• PROMPT: Below are the entries. Transcribe exactly the lines from the one with "ring pip: (485, 261)" through the one with "ring dip: (653, 697)", ends included, and leave out all others.

• EXCERPTED DATA:
──────────────────────────────

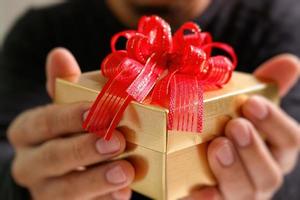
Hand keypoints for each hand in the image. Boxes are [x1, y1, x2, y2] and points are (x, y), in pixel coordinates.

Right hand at [8, 48, 134, 199]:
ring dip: (97, 179)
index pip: (44, 122)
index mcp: (28, 132)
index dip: (70, 117)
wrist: (59, 169)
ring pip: (64, 190)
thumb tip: (59, 53)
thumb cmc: (65, 132)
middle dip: (85, 149)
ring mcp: (44, 190)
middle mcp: (30, 162)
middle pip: (52, 157)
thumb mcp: (62, 108)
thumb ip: (62, 86)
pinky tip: (122, 193)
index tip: (98, 111)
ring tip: (126, 172)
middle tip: (117, 141)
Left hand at [185, 54, 299, 199]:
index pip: (289, 140)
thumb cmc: (226, 132)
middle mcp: (261, 175)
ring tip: (217, 147)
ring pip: (247, 191)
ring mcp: (239, 194)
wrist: (198, 164)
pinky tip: (199, 190)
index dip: (274, 122)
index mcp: (273, 152)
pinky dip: (208, 199)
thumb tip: (290, 62)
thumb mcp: (244, 111)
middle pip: (269, 171)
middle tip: (234, 126)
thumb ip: (265, 89)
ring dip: (233, 170)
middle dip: (253, 148)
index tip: (252, 103)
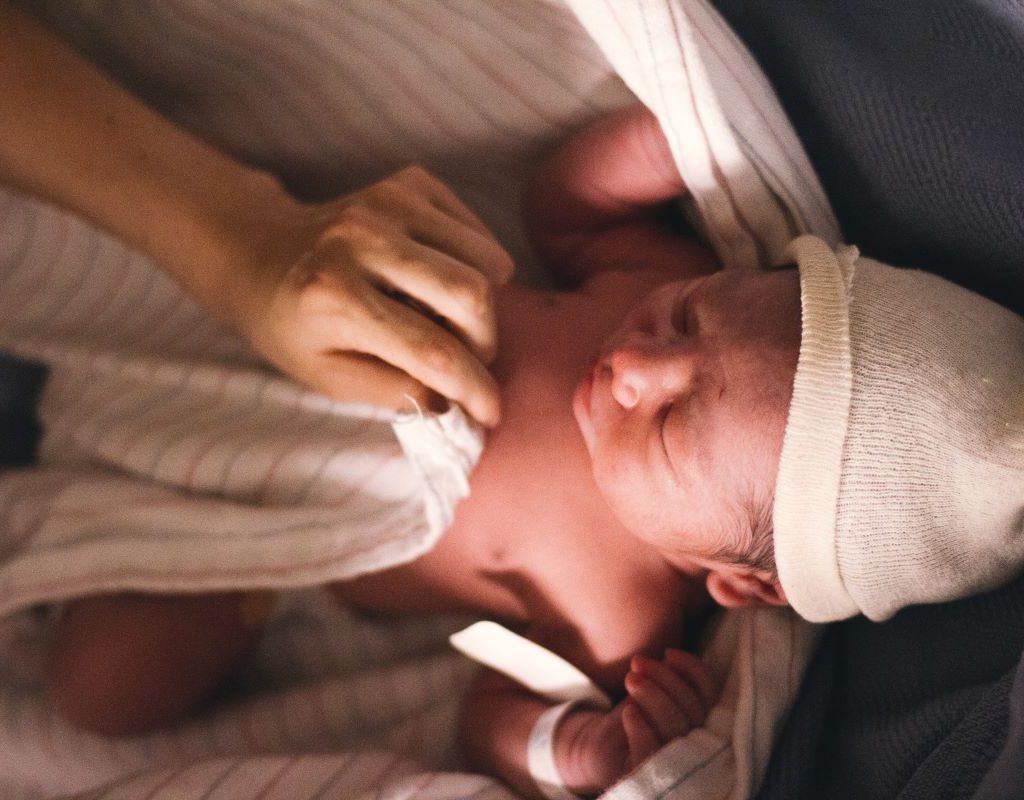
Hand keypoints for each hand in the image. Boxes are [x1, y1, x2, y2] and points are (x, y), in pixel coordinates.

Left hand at [227, 166, 513, 425]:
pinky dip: (477, 268)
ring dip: (482, 307)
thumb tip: (456, 403)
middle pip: (470, 296)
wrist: (259, 251)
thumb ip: (394, 393)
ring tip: (450, 323)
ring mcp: (389, 202)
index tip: (493, 413)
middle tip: (467, 362)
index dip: (474, 388)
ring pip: (485, 261)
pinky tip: (443, 284)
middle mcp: (362, 239)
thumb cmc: (292, 325)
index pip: (432, 350)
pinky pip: (478, 235)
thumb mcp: (329, 378)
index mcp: (335, 297)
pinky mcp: (410, 183)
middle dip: (484, 343)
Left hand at [556, 649, 717, 794]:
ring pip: (676, 729)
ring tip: (630, 678)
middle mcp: (697, 748)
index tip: (668, 652)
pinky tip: (628, 712)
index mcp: (702, 724)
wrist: (597, 745)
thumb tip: (670, 660)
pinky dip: (641, 728)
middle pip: (693, 711)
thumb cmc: (632, 716)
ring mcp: (674, 765)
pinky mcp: (645, 774)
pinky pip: (650, 752)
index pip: (711, 696)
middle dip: (665, 679)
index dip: (694, 671)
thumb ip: (665, 681)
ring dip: (653, 697)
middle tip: (638, 661)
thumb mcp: (649, 691)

──────────────────────────────

• EXPECTED ANSWER:
ring pip: (485, 261)
pinky tip: (443, 284)
middle mcp: (362, 239)
thumb cmc: (292, 325)
index pip: (432, 350)
pinky pip: (478, 235)
thumb mcp: (329, 378)
index mcp: (335, 297)
pinky mcp: (410, 183)
middle dip: (484, 343)
Left hand at [556, 649, 717, 794]:
ring pip: (676, 729)
ring tip: (630, 678)
middle mcp: (697, 748)
index tip: (668, 652)
pinky tip: (628, 712)
index mcp: (702, 724)
wrist: (597, 745)
thumb tip: (670, 660)
pinky dip: (641, 728)
middle pip: (693, 711)
thumb cmc: (632, 716)
ring mcp: (674, 765)
pinky mcp: (645, 774)
pinky pip: (650, 752)
index pip: (711, 696)
middle dip: (665, 679)
index dip: (694, 671)
thumb ip: (665, 681)
ring dip: (653, 697)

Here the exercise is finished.